Agression pendant la grève des taxis : "Sept à huit personnes tentaient d'ouvrir les portières de force"

Un client de la société Uber raconte comment le véhicule dans lequel il circulait a été pris pour cible par des manifestants. Deux autres chauffeurs d'une autre société ont été agressés.

Manifestation des chauffeurs de taxis, le 13 janvier 2014 à Paris. 
Manifestation des chauffeurs de taxis, le 13 janvier 2014 à Paris.  (ANNE-CHRISTINE POUJOULAT / AFP)

La tension est montée d'un cran, lundi 13 janvier. Un véhicule de la société Uber, un des leaders du transport de tourisme avec chauffeur à Paris, a été pris pour cible lors de la manifestation des chauffeurs de taxi.

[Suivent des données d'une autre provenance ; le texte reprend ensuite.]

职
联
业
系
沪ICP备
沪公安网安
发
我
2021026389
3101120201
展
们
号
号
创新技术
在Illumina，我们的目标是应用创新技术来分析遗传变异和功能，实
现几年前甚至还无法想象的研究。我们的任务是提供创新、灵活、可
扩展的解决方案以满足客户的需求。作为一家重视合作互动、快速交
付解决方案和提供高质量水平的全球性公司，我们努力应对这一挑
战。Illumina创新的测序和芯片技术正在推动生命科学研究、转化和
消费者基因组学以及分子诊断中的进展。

Ils défilent à Paris pour dénoncer les voitures de tourisme avec chauffeur (VTC) et les motos-taxis, qui leur font, selon eux, une concurrence déloyale

Une autre entreprise de VTC, Chauffeur-Privé, a également annoncé dans l'après-midi que deux de ses chauffeurs avaient été agressés, l'un près de la gare Montparnasse, l'autre à l'aéroport d'Orly.

Renaud Visage était à bord du véhicule de la société Uber avec son amie et raconte l'agression à francetv info : "Au niveau du premier barrage filtrant, des manifestants ont aspergé le véhicule de colle ou de peinture et brisé une vitre. Mon amie a été légèrement coupée aux mains. Au deuxième barrage, un des pneus a été crevé alors que sept à huit personnes tentaient d'ouvrir les portières de force. L'un d'eux nous a craché dessus par la fenêtre.

Une agression qu'il a trouvée particulièrement choquante à 8 heures du matin. Ironie de l'histoire, le couple avait choisi d'utiliser les services d'Uber en raison du mouvement de grève et des manifestations de taxis annoncées. "Nous revenions des Philippines, une zone plus dangereuse, et pourtant, c'est à la descente d'avion en France que nous avons eu le plus peur." Le couple a reçu dans la matinée un message d'excuses de la direction du groupe Uber pour la gêne occasionnée. 

Un peu plus tôt, l'amie de Renaud Visage avait rapporté l'incident sur Twitter. "Je viens d'être agressée dans une voiture Uber par des taxis en grève près d'un aéroport parisien : vitres brisées, pneu crevé, véhicule vandalisé et mains en sang", expliquait-elle dans un premier tweet. Dans un second, elle ajoutait que "les agresseurs ont tenté de pénétrer dans le véhicule mais notre courageux chauffeur a réussi à nous sortir de là".

Contactée par Le Figaro, la société Uber a confirmé que cet incident avait bien eu lieu. 

Jets de pierres sur les taxis non grévistes

Les VTC ne semblent pas être les seules cibles des manifestants. Selon un journaliste du Parisien, des chauffeurs de taxi ont également jeté des pierres sur ceux qui ne faisaient pas grève et circulaient sur les autres voies.

Plusieurs centaines de taxis se sont rassemblés lundi matin aux aéroports de Roissy et d'Orly. Outre les VTC, en pleine croissance actuellement, les manifestants dénoncent le relèvement de la TVA sur les transports de 7% à 10%. Ils réclament aussi une "négociation nationale" sur les conditions tarifaires du transport des malades, en partie exploité par les taxis.